:: THE EXERCISE ::
Retype every line of the material below without alteration, omitting the pictures from your answer.

Items stored in a collection
- - - -

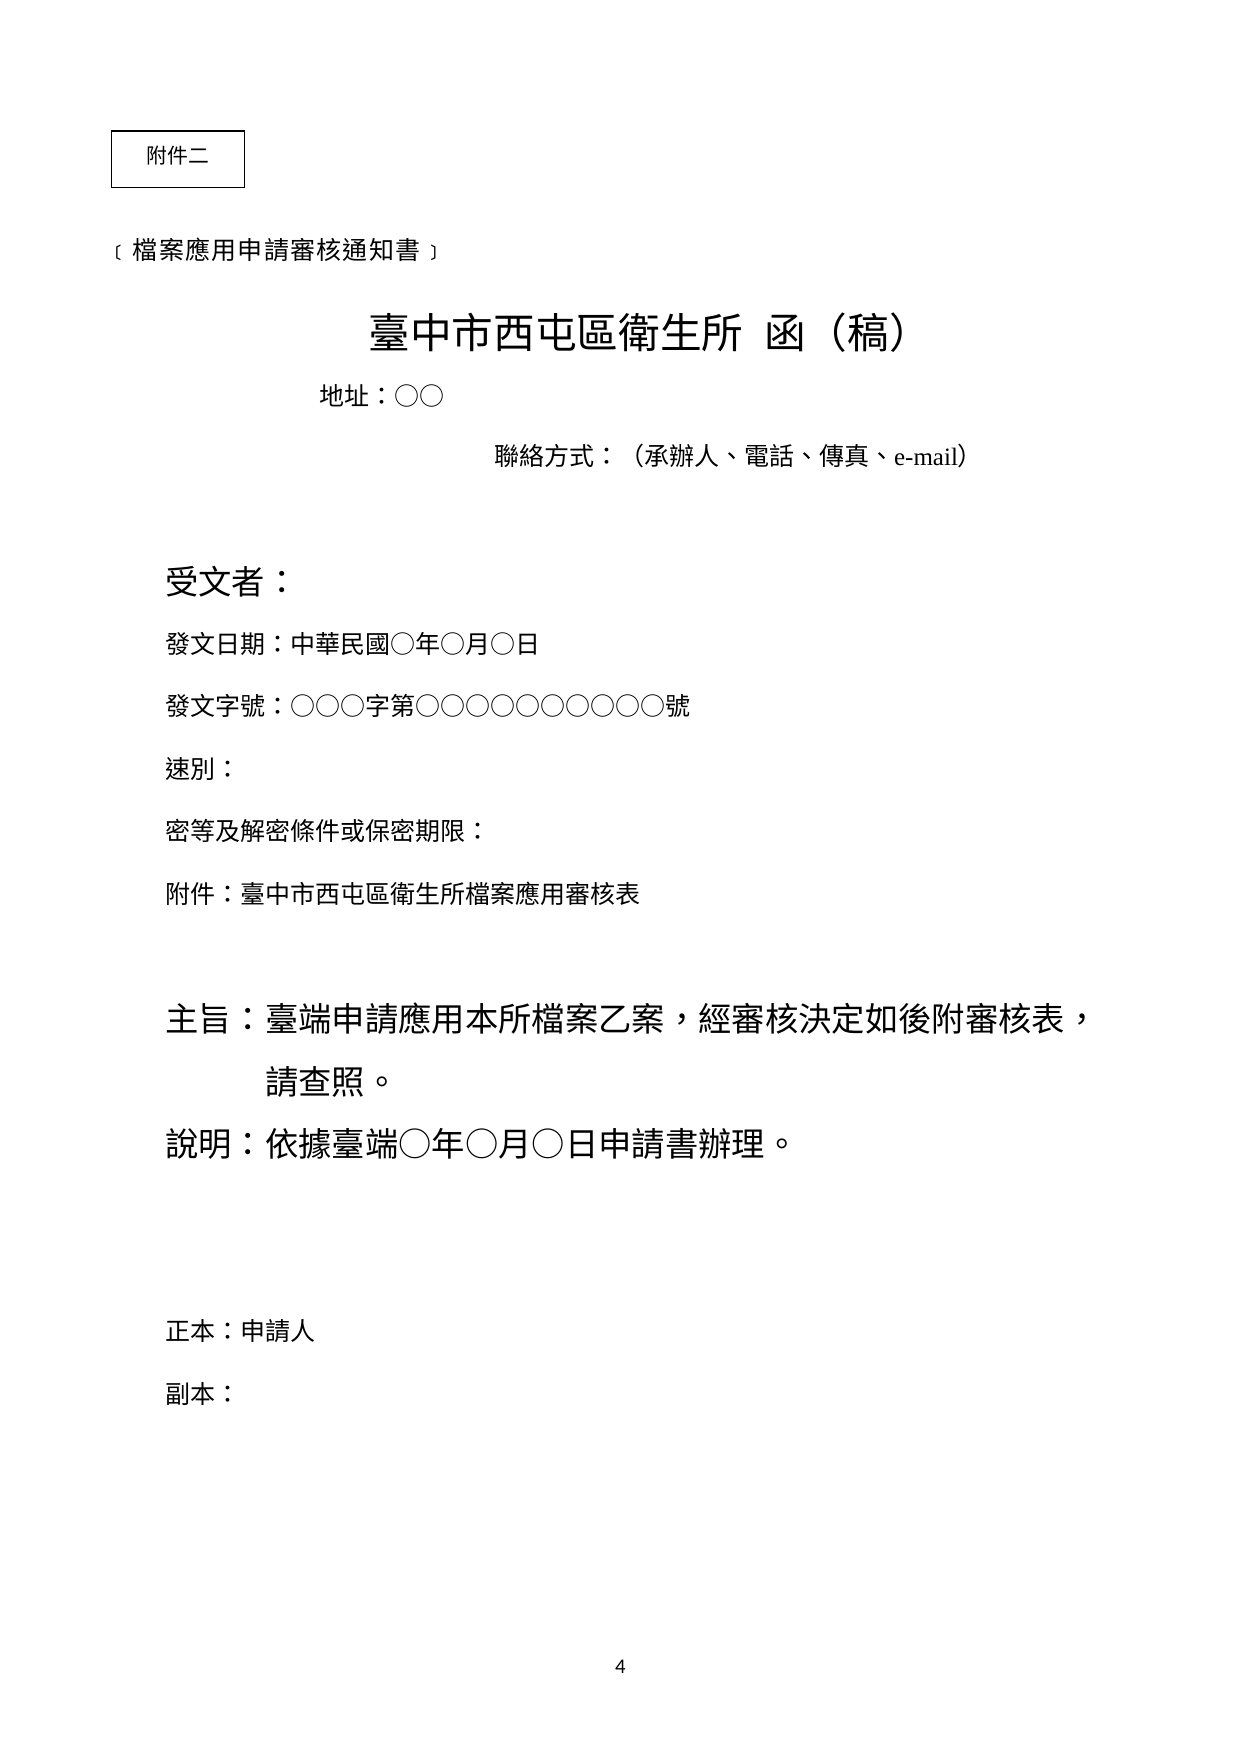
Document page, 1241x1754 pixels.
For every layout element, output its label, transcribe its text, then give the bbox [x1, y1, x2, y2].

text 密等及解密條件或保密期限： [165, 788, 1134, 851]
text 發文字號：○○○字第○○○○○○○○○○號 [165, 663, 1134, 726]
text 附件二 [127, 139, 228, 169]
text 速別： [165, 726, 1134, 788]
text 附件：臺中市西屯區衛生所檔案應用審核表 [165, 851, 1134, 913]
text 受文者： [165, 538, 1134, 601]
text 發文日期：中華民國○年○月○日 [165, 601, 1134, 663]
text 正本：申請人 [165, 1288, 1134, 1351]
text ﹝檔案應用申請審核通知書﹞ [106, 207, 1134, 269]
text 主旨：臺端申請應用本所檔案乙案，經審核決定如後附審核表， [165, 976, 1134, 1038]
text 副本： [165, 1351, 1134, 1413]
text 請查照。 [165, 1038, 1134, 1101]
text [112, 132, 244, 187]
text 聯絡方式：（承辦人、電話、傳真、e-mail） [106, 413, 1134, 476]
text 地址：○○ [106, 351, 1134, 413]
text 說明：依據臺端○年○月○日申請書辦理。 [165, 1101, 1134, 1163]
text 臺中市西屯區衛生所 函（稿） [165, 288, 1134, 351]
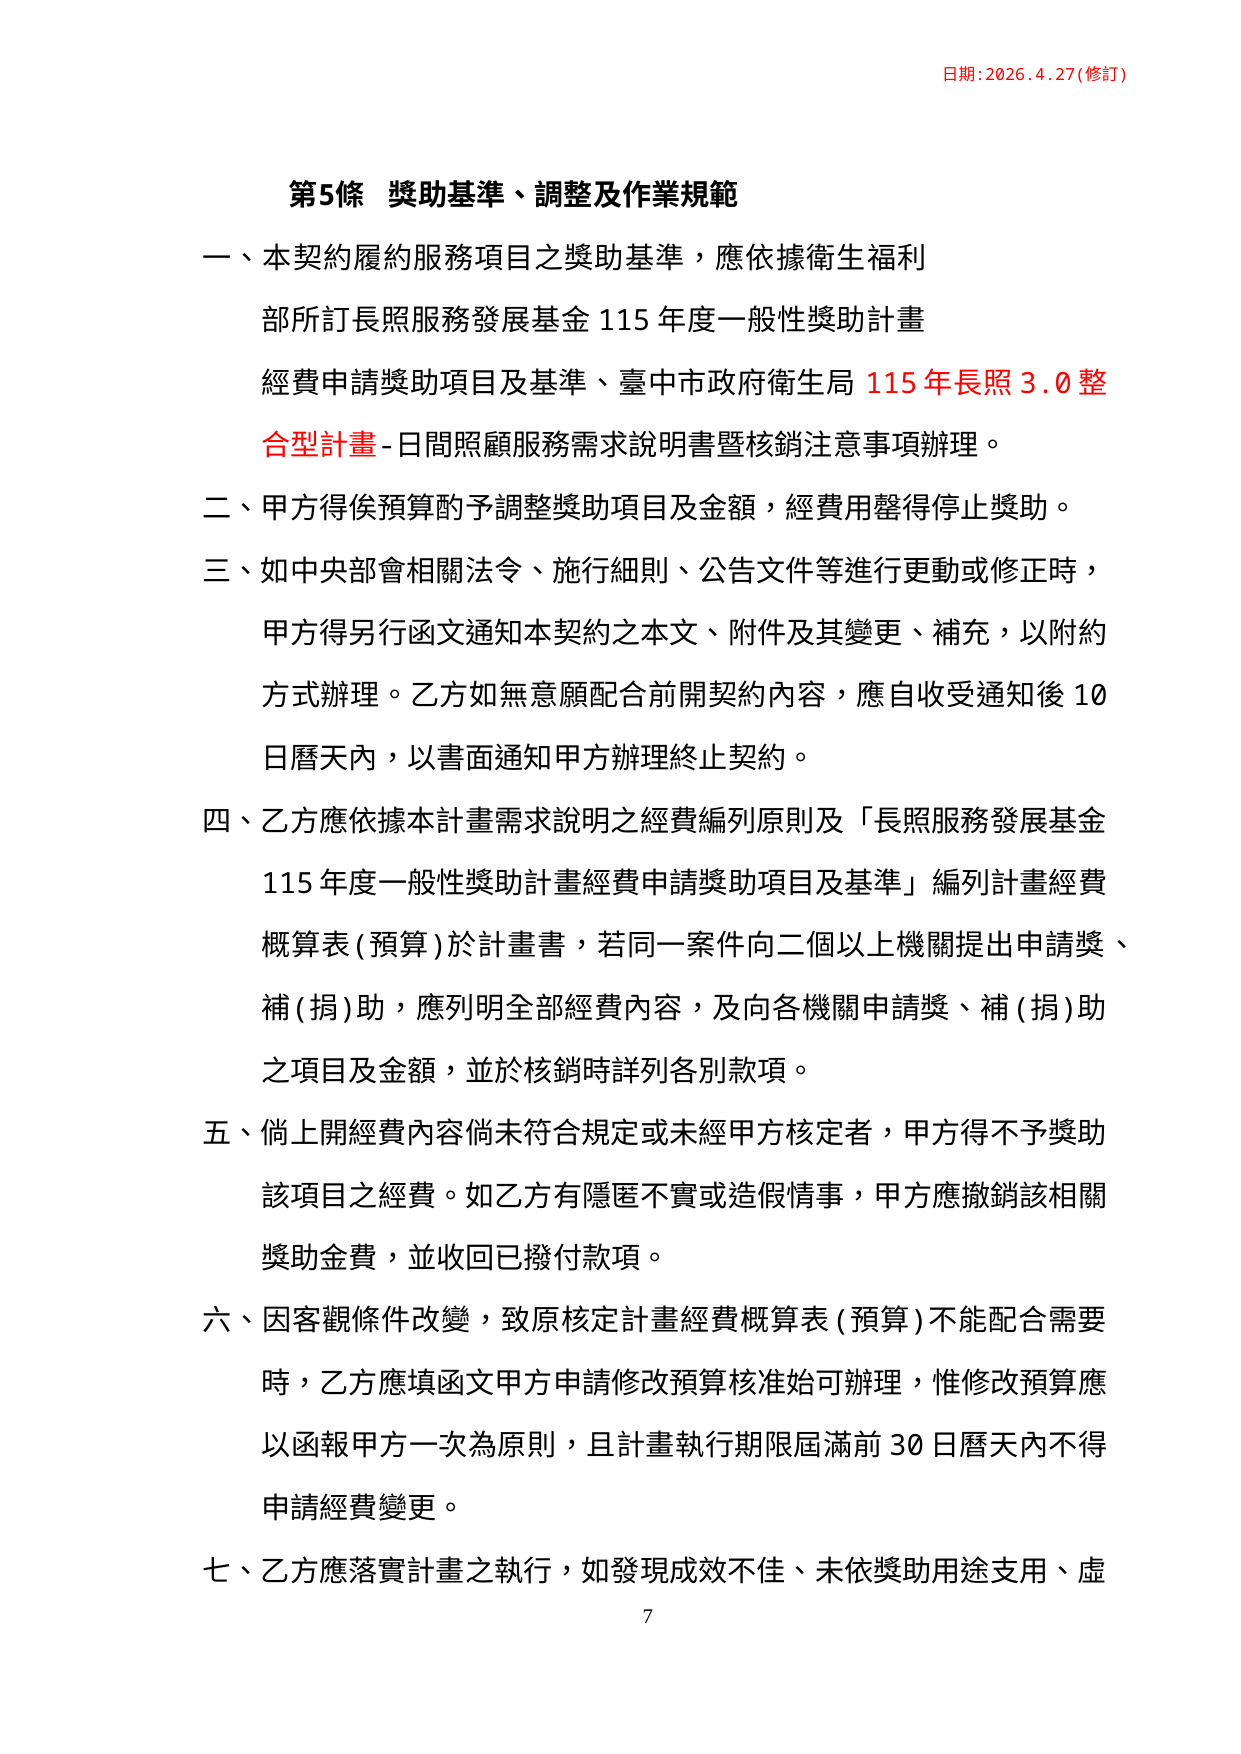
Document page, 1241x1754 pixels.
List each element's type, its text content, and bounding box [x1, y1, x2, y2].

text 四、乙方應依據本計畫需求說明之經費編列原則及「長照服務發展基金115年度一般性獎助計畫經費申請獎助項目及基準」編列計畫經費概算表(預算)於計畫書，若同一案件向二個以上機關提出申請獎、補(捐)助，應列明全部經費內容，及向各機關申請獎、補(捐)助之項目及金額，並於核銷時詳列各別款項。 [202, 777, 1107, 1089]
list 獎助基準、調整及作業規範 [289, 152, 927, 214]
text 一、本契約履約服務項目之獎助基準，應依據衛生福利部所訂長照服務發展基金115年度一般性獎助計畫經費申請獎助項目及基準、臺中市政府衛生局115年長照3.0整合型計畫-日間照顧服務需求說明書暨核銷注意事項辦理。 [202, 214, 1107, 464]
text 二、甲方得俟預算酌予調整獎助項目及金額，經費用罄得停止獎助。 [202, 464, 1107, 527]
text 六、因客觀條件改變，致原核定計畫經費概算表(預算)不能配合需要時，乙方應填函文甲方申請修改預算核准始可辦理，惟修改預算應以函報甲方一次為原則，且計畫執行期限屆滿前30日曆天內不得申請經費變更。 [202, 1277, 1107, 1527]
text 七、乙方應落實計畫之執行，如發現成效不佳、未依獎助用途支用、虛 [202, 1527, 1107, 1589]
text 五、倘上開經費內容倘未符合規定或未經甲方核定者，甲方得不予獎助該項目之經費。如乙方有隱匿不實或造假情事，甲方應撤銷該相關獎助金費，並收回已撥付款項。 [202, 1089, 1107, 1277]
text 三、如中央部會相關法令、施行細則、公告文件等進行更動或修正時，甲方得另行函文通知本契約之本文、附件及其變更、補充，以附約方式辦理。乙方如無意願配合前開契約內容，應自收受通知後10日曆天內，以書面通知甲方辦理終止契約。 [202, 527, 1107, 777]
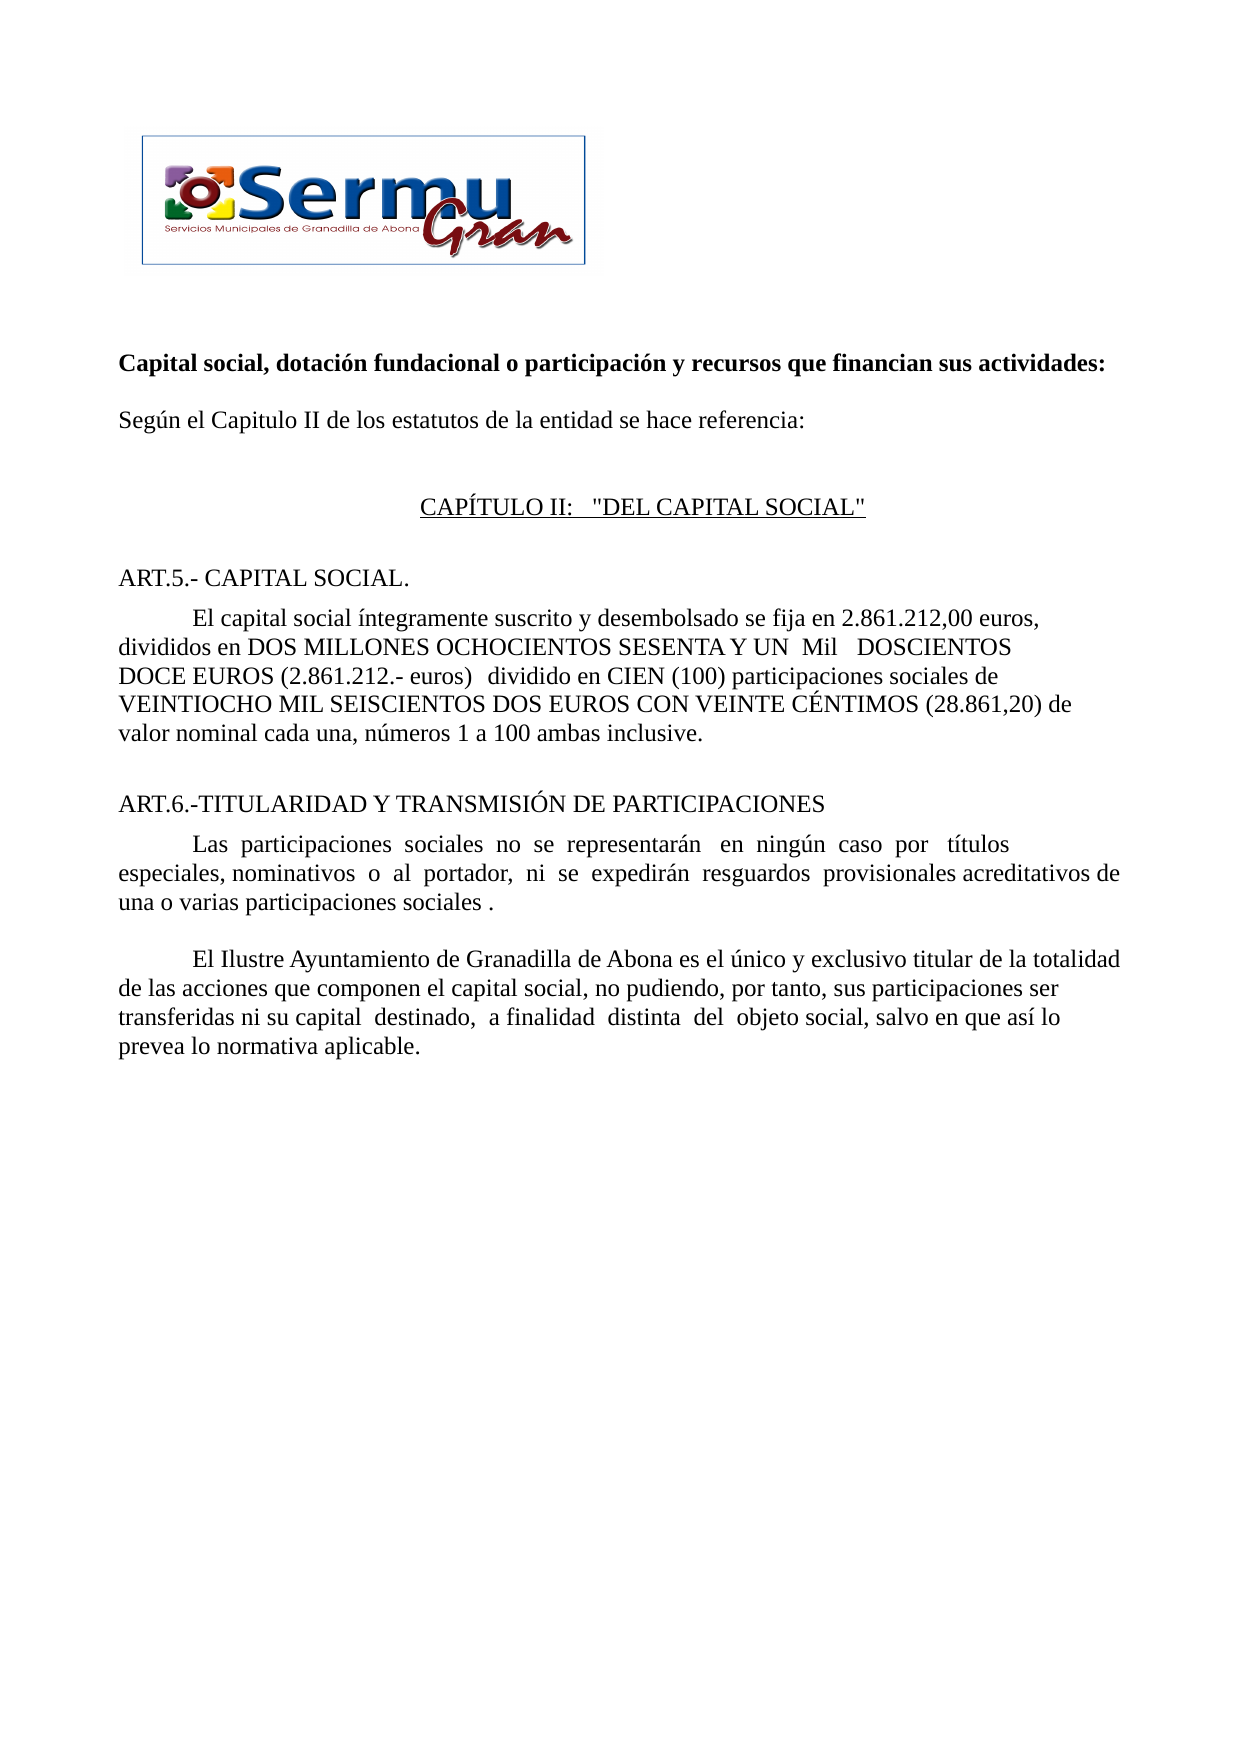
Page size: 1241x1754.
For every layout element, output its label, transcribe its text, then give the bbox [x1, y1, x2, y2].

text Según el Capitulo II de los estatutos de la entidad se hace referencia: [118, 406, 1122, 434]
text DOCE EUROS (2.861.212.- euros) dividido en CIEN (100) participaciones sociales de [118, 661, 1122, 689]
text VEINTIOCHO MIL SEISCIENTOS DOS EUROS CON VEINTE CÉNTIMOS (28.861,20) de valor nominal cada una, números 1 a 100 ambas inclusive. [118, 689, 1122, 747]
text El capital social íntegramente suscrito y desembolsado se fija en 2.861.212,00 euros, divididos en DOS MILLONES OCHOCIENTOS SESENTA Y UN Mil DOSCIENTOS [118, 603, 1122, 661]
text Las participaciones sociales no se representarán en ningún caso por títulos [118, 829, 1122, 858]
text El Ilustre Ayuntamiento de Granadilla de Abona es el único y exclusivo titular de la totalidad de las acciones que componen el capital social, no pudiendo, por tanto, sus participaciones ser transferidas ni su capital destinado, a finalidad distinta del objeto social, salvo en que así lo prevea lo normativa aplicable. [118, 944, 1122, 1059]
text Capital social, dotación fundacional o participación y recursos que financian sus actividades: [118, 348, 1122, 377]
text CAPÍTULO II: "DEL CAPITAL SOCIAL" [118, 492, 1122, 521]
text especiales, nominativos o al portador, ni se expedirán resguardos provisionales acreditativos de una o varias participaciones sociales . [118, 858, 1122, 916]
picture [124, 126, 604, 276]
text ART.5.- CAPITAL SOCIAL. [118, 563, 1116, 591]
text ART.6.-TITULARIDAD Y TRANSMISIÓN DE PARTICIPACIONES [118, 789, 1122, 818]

- - - -

:: PROBLEM SOLUTION ::
Document page, 1241x1754 pixels.
For every layout element, output its label, transcribe its text, then give the bbox [x1, y1, x2, y2].

text 密等及解密條件或保密期限： [165, 788, 1134, 851]
text 發文字號：○○○字第○○○○○○○○○○號 [165, 663, 1134, 726]
text 附件二 [127, 139, 228, 169]
text 速別： [165, 726, 1134, 788]
text 附件：臺中市西屯區衛生所檔案應用審核表 [165, 851, 1134, 913]
text 受文者： [165, 538, 1134, 601]
text 發文日期：中華民國○年○月○日 [165, 601, 1134, 663]
text 正本：申請人 [165, 1288, 1134, 1351]
text ﹝檔案應用申請審核通知書﹞ [106, 207, 1134, 269]
text 主旨：臺端申請應用本所檔案乙案，經審核決定如後附審核表， [165, 976, 1134, 1038]
text 副本： [165, 1351, 1134, 1413]
text 請查照。 [165, 1038, 1134, 1101]
text [112, 132, 244, 187]
text 聯絡方式：（承辦人、電話、傳真、e-mail） [106, 413, 1134, 476]
text 地址：○○ [106, 351, 1134, 413]
text 說明：依據臺端○年○月○日申請書辦理。 [165, 1101, 1134, 1163]
text 臺中市西屯區衛生所 函（稿） [165, 288, 1134, 351]
Document page, 1241x1754 pixels.
List each element's type, its text content, and bounding box [x1, y1, x2, y2].

text 四、乙方應依據本計畫需求說明之經費編列原則及「長照服務發展基金115年度一般性獎助計畫經費申請獎助項目及基準」編列計畫經費概算表(預算)於計畫書，若同一案件向二個以上機關提出申請獎、補(捐)助，應列明全部經費內容，及向各機關申請獎、補(捐)助之項目及金額，並於核銷時詳列各別款項。 [202, 777, 1107, 1089]
list 獎助基準、調整及作業規範 [289, 152, 927, 214]
text 一、本契約履約服務項目之獎助基準，應依據衛生福利部所訂長照服務發展基金115年度一般性獎助計畫經費申請獎助項目及基準、臺中市政府衛生局115年長照3.0整合型計畫-日間照顧服務需求說明書暨核銷注意事項辦理。 [202, 214, 1107, 464]
text 二、甲方得俟預算酌予調整獎助項目及金額，經費用罄得停止獎助。 [202, 464, 1107, 527]
text 六、因客觀條件改變，致原核定計畫經費概算表(預算)不能配合需要時，乙方應填函文甲方申請修改預算核准始可辦理，惟修改預算應以函報甲方一次為原則，且計畫執行期限屆滿前30日曆天內不得申請經費變更。 [202, 1277, 1107, 1527]
text 七、乙方應落實計畫之執行，如發現成效不佳、未依獎助用途支用、虛 [202, 1527, 1107, 1589]
text 五、倘上開經費內容倘未符合規定或未經甲方核定者，甲方得不予獎助該項目之經費。如乙方有隱匿不實或造假情事，甲方應撤銷該相關獎助金費，並收回已撥付款項。 [202, 1089, 1107, 1277]
text 三、如中央部會相關法令、施行細則、公告文件等進行更動或修正時，甲方得另行函文通知本契約之本文、附件及其變更、補充，以附約方式辦理。乙方如無意願配合前開契約內容，應自收受通知後10日曆天內，以書面通知甲方辦理終止契約。 [202, 527, 1107, 777]
Page size: 1241x1754.
For every layout element, output its label, transcribe its text, then give the bbox [x1, y1, x2, y2].

text Según el Capitulo II de los estatutos de la entidad se hace referencia: [118, 406, 1122, 434]
text DOCE EUROS (2.861.212.- euros) dividido en CIEN (100) participaciones sociales de [118, 661, 1122, 689]
text VEINTIOCHO MIL SEISCIENTOS DOS EUROS CON VEINTE CÉNTIMOS (28.861,20) de valor nominal cada una, números 1 a 100 ambas inclusive. [118, 689, 1122, 747]
text El capital social íntegramente suscrito y desembolsado se fija en 2.861.212,00 euros, divididos en DOS MILLONES OCHOCIENTOS SESENTA Y UN Mil DOSCIENTOS [118, 603, 1122, 661]
text Las participaciones sociales no se representarán en ningún caso por títulos [118, 829, 1122, 858]
text El Ilustre Ayuntamiento de Granadilla de Abona es el único y exclusivo titular de la totalidad de las acciones que componen el capital social, no pudiendo, por tanto, sus participaciones ser transferidas ni su capital destinado, a finalidad distinta del objeto social, salvo en que así lo prevea lo normativa aplicable. [118, 944, 1122, 1059]
text Capital social, dotación fundacional o participación y recursos que financian sus actividades: [118, 348, 1122, 377]
text CAPÍTULO II: "DEL CAPITAL SOCIAL" [118, 492, 1122, 521]
text especiales, nominativos o al portador, ni se expedirán resguardos provisionales acreditativos de una o varias participaciones sociales . [118, 858, 1122, 916]
picture [124, 126, 604, 276]
text ART.5.- CAPITAL SOCIAL. [118, 563, 1116, 591]
text ART.6.-TITULARIDAD Y TRANSMISIÓN DE PARTICIPACIONES [118, 789, 1122, 818]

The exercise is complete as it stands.